Why Steroids Are Cheating
Okay, so Mark McGwire (who broke Roger Maris’ home run record while I lived in St. Louis) finally comes clean and admits to being juiced during the time frame when his home run average increased by over 20% and he briefly held the title of home run king. This really isn’t news, since everyone knew what was happening in baseball at the time, and as a mea culpa it sucks. He wanted the record, so he cheated. Now we’re supposed to sympathize about his regrets? Wow.

There certainly is one positive consequence of the admission. Now MLB has to confront the issue of the “asterisk” – that the records of McGwire, Sosa and Bonds are compromised, and Maris is still the king. The reason a record is significant is that it is hard to acquire, which is not evidenced by the 30+ year record falling several times in almost as many years. What these guys did is no more exceptional than getting a perfect score on a multiple-choice take-home exam.
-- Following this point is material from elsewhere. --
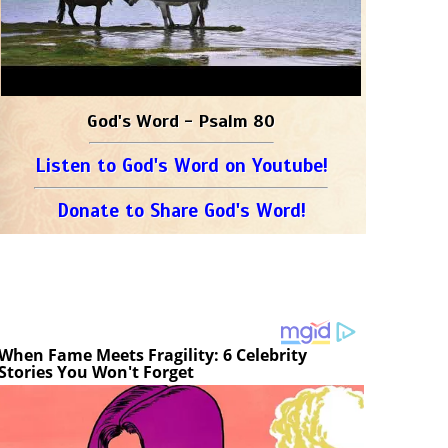
God's Word - Psalm 80
Listen to God's Word on Youtube!
Donate to Share God's Word!
When Fame Meets Fragility: 6 Celebrity
Stories You Won't Forget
Cheating screws everybody: the guy who wasn’t juiced but hit 55 home runs (I’m making up that number), the record holder, the fans who want legitimate sport, and the player who breaks the record only to be eclipsed the following year by another cheater. It removes risk in the sense that cheaters don’t operate by the same rules. Like playing rugby with body armor.
Ownership should take a share of the blame, much more so than they have. After all, they are the ones to promote the gladiator-entertainment model, substituting the thrill of action for the appreciation of craft and physical prowess. Breaking Maris’ record was good for business, probably got several stadiums publicly financed, and definitely sold a bunch of corporate boxes (and catered pizzas at $45 a pop.) Don’t we already have that with WWF? Is America destined to take up Rollerball? Unfortunately, John Houseman is dead, but maybe Bud Selig could play the role.
In the meantime, McGwire is a hitting coach. Apparently, Mr. DeWitt is okay rewarding cheaters. But I’ve never known an organization that built integrity and good product on screwing its customers. I’ll stop my rant, but highly recommend Dave Zirin’s post at thenation.com.
UPDATE:
McGwire sat down with Bob Costas the other day to discuss the reasons behind his steroid use. Get this! He claims that he didn’t take steroids to enhance his performance, but instead took them to recover from injury. But if he was injured, he wouldn’t be able to play and hit home runs. You can watch the video while trying to untangle that logic. But beware, you might taste some bile in the back of your throat.